そして、最近ニュースで話題になったのが、自分の体の中で臓器をコピーする技術だ。詳しい原理はわからないのだが、①体から臓器細胞の一部を取り出し、万能細胞と組み合わせて培養した後、②再度、体の中に戻し、元の臓器の一部に接続するらしい。③そこである程度臓器として各機能が動くくらいの大きさ、だいたい5か月の胎児の臓器と同じ大きさに成長したら、体外に取り出して、④残りは巨大な試験管の中で通常の大きさまで育てたら、⑤その臓器を冷凍保存するという流れのようだ。これが実現すれば、近親者の病歴から予想される、自分の弱い臓器を、予め若い健康な時に作っておけば、いざと病気になったら、作った臓器を移植できるということだ。

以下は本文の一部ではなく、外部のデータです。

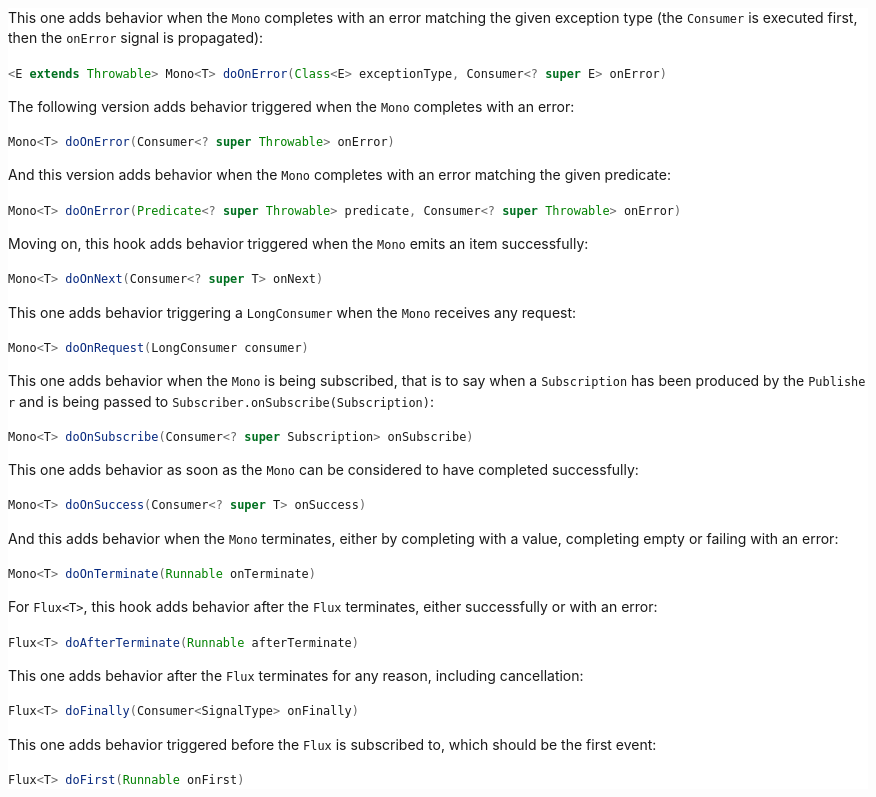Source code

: This one adds behavior when the `Mono` completes with an error matching the given exception type (the `Consumer` is executed first, then the `onError` signal is propagated):
```java
<E extends Throwable> Mono<T> doOnError(Class<E> exceptionType, Consumer<? super E> onError)
```

The following version adds behavior triggered when the `Mono` completes with an error:
```java
Mono<T> doOnError(Consumer<? super Throwable> onError)
```

And this version adds behavior when the `Mono` completes with an error matching the given predicate:
```java
Mono<T> doOnError(Predicate<? super Throwable> predicate, Consumer<? super Throwable> onError)
```

Moving on, this hook adds behavior triggered when the `Mono` emits an item successfully:
```java
Mono<T> doOnNext(Consumer<? super T> onNext)
```

This one adds behavior triggering a `LongConsumer` when the `Mono` receives any request:
```java
Mono<T> doOnRequest(LongConsumer consumer)
```

This one adds behavior when the `Mono` is being subscribed, that is to say when a `Subscription` has been produced by the `Publisher` and is being passed to `Subscriber.onSubscribe(Subscription)`:
```java
Mono<T> doOnSubscribe(Consumer<? super Subscription> onSubscribe)
```

This one adds behavior as soon as the `Mono` can be considered to have completed successfully:
```java
Mono<T> doOnSuccess(Consumer<? super T> onSuccess)
```

And this adds behavior when the `Mono` terminates, either by completing with a value, completing empty or failing with an error:
```java
Mono<T> doOnTerminate(Runnable onTerminate)
``` 

For `Flux<T>`, this hook adds behavior after the `Flux` terminates, either successfully or with an error:
```java
Flux<T> doAfterTerminate(Runnable afterTerminate)
``` 

This one adds behavior after the `Flux` terminates for any reason, including cancellation:
```java
Flux<T> doFinally(Consumer<SignalType> onFinally)
``` 

This one adds behavior triggered before the `Flux` is subscribed to, which should be the first event:
```java
Flux<T> doFirst(Runnable onFirst)
``` 
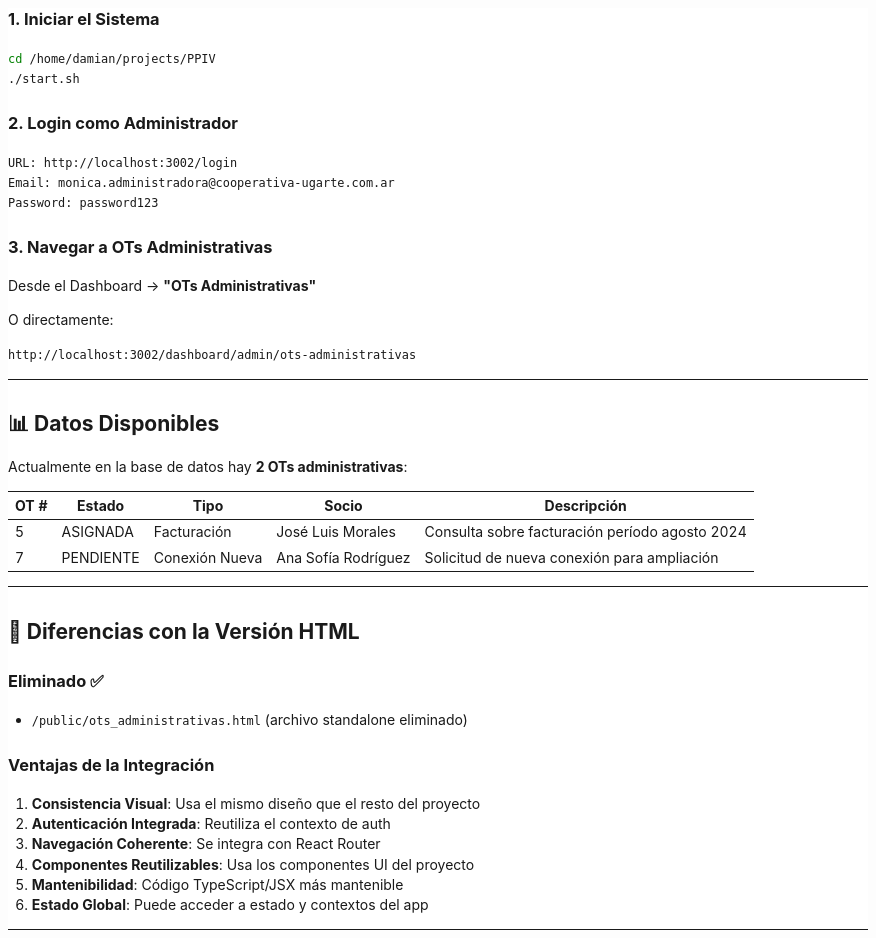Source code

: ### 1. Iniciar el Sistema

```bash
cd /home/damian/projects/PPIV
./start.sh
```

### 2. Login como Administrador

```
URL: http://localhost:3002/login
Email: monica.administradora@cooperativa-ugarte.com.ar
Password: password123
```

### 3. Navegar a OTs Administrativas

Desde el Dashboard → **"OTs Administrativas"**

O directamente:
```
http://localhost:3002/dashboard/admin/ots-administrativas
```

---

## 📊 Datos Disponibles

Actualmente en la base de datos hay **2 OTs administrativas**:

| OT # | Estado    | Tipo             | Socio            | Descripción                                   |
|------|-----------|------------------|------------------|-----------------------------------------------|
| 5    | ASIGNADA  | Facturación      | José Luis Morales | Consulta sobre facturación período agosto 2024 |
| 7    | PENDIENTE | Conexión Nueva   | Ana Sofía Rodríguez | Solicitud de nueva conexión para ampliación  |

---

## 🔄 Diferencias con la Versión HTML

### Eliminado ✅
- `/public/ots_administrativas.html` (archivo standalone eliminado)

### Ventajas de la Integración

1. **Consistencia Visual**: Usa el mismo diseño que el resto del proyecto
2. **Autenticación Integrada**: Reutiliza el contexto de auth
3. **Navegación Coherente**: Se integra con React Router
4. **Componentes Reutilizables**: Usa los componentes UI del proyecto
5. **Mantenibilidad**: Código TypeScript/JSX más mantenible
6. **Estado Global**: Puede acceder a estado y contextos del app

---
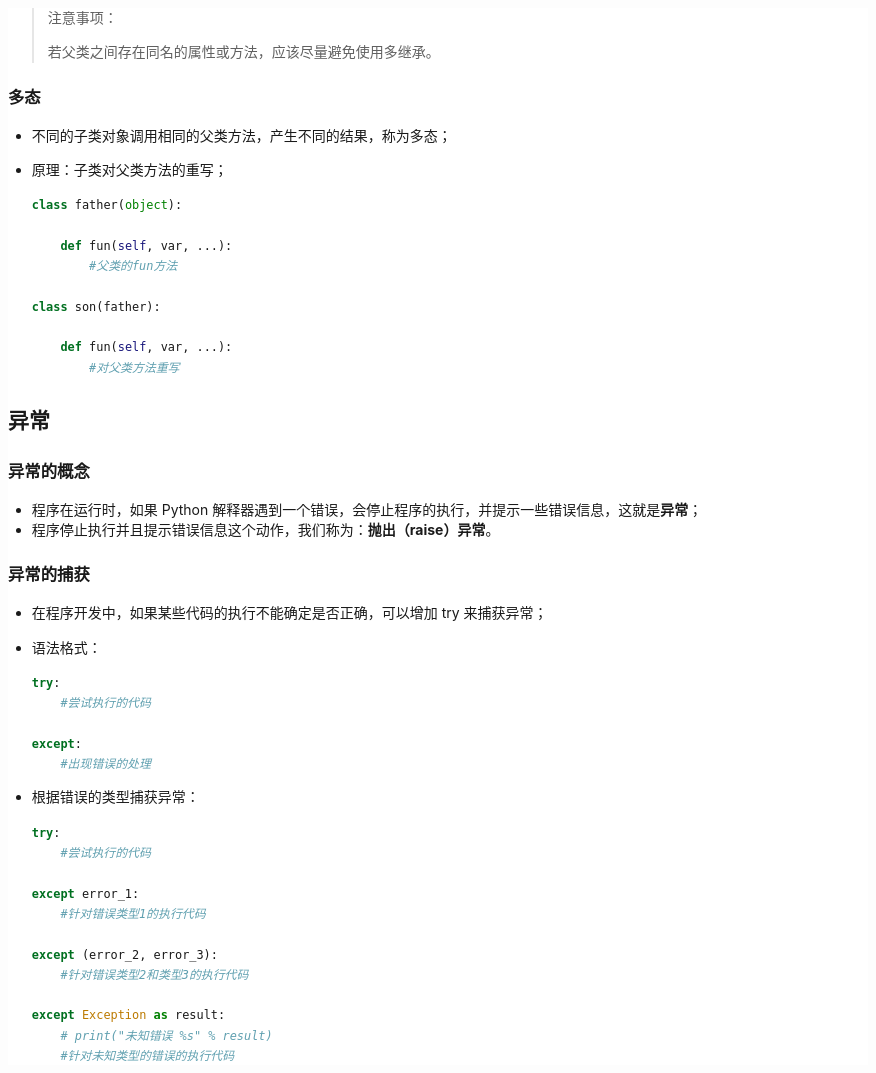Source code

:   > 注意事项：
  >
  > 若父类之间存在同名的属性或方法，应该尽量避免使用多继承。 



### 多态

- 不同的子类对象调用相同的父类方法，产生不同的结果，称为多态；

- 原理：子类对父类方法的重写；

  ```python
  class father(object):
      
      def fun(self, var, ...):
          #父类的fun方法
  
  class son(father):
      
      def fun(self, var, ...):
          #对父类方法重写
  ```

  

## 异常



### 异常的概念

- 程序在运行时，如果 Python 解释器遇到一个错误，会停止程序的执行，并提示一些错误信息，这就是**异常**；
- 程序停止执行并且提示错误信息这个动作，我们称为：**抛出（raise）异常**。



### 异常的捕获

- 在程序开发中，如果某些代码的执行不能确定是否正确，可以增加 try 来捕获异常；

- 语法格式：

  ```python
  try:
      #尝试执行的代码
  
  except:
      #出现错误的处理
  ```

- 根据错误的类型捕获异常：

  ```python
  try:
      #尝试执行的代码
      
  except error_1:
      #针对错误类型1的执行代码
      
  except (error_2, error_3):
      #针对错误类型2和类型3的执行代码
      
  except Exception as result:
      # print("未知错误 %s" % result)
      #针对未知类型的错误的执行代码
  ```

今のところ、サルで腎臓、肝臓、膵臓の生成に成功したそうだ。この方法が上手くいけば、細胞の取り出しなどは腹腔鏡手術で行うことができ、自分の細胞ということで体内に戻す時も拒絶反応もないなど体への負担が小さいことに加え、自分の体のものなので倫理的、宗教的な問題もほとんどないということで、各方面からかなり注目されていて、もうすぐ人体を使った実験も始まるそうだ。

しかし、この方法にも、子供や孫に臓器を作らせて、それを自分に移植するという人が出るのではという懸念などがあるそうだ。まさに、神の領域に近づくと、また新たなモンスターを生まれるという、どこかのマンガか何かのセリフを思い出したニュース記事でした。